Please output every line of the material below without any changes, and leave the pictures out.

(Text transcribed from the pages)
*** Block opens ***

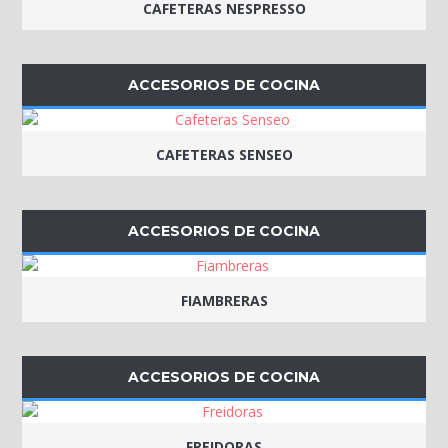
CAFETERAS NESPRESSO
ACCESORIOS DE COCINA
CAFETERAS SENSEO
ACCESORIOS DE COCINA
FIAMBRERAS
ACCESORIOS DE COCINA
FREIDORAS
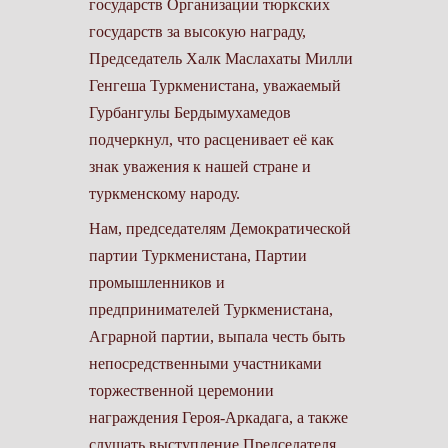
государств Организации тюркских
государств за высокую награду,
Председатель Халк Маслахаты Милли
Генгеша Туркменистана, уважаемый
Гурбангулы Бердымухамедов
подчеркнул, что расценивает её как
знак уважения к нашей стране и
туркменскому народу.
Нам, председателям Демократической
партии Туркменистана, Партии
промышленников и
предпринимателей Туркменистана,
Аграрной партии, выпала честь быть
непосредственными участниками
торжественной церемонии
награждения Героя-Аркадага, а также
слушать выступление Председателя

*** Block closes ***

> [RESPONSE]
CAFETERAS NESPRESSO
ACCESORIOS DE COCINA
CAFETERAS SENSEO
ACCESORIOS DE COCINA
FIAMBRERAS
ACCESORIOS DE COCINA
FREIDORAS
государств Организации тюркских
государств за высокую награду,
Председатель Халк Маслахаты Милли
Генгеша Туркменистана, уважаемый
Гурбангулы Бердымухамедов
подчеркнул, что расценивает её как
знак уважения к нашей стране и
туркменскому народу.
Нам, председателям Демократической
партии Туркменистана, Партии
промышленников и
предпринимателей Туркменистана,
Аграрной партии, выпала честь быть
непосредственными участниками
торжественной церемонии
награждения Героя-Аркадага, а также
слушать выступление Председателя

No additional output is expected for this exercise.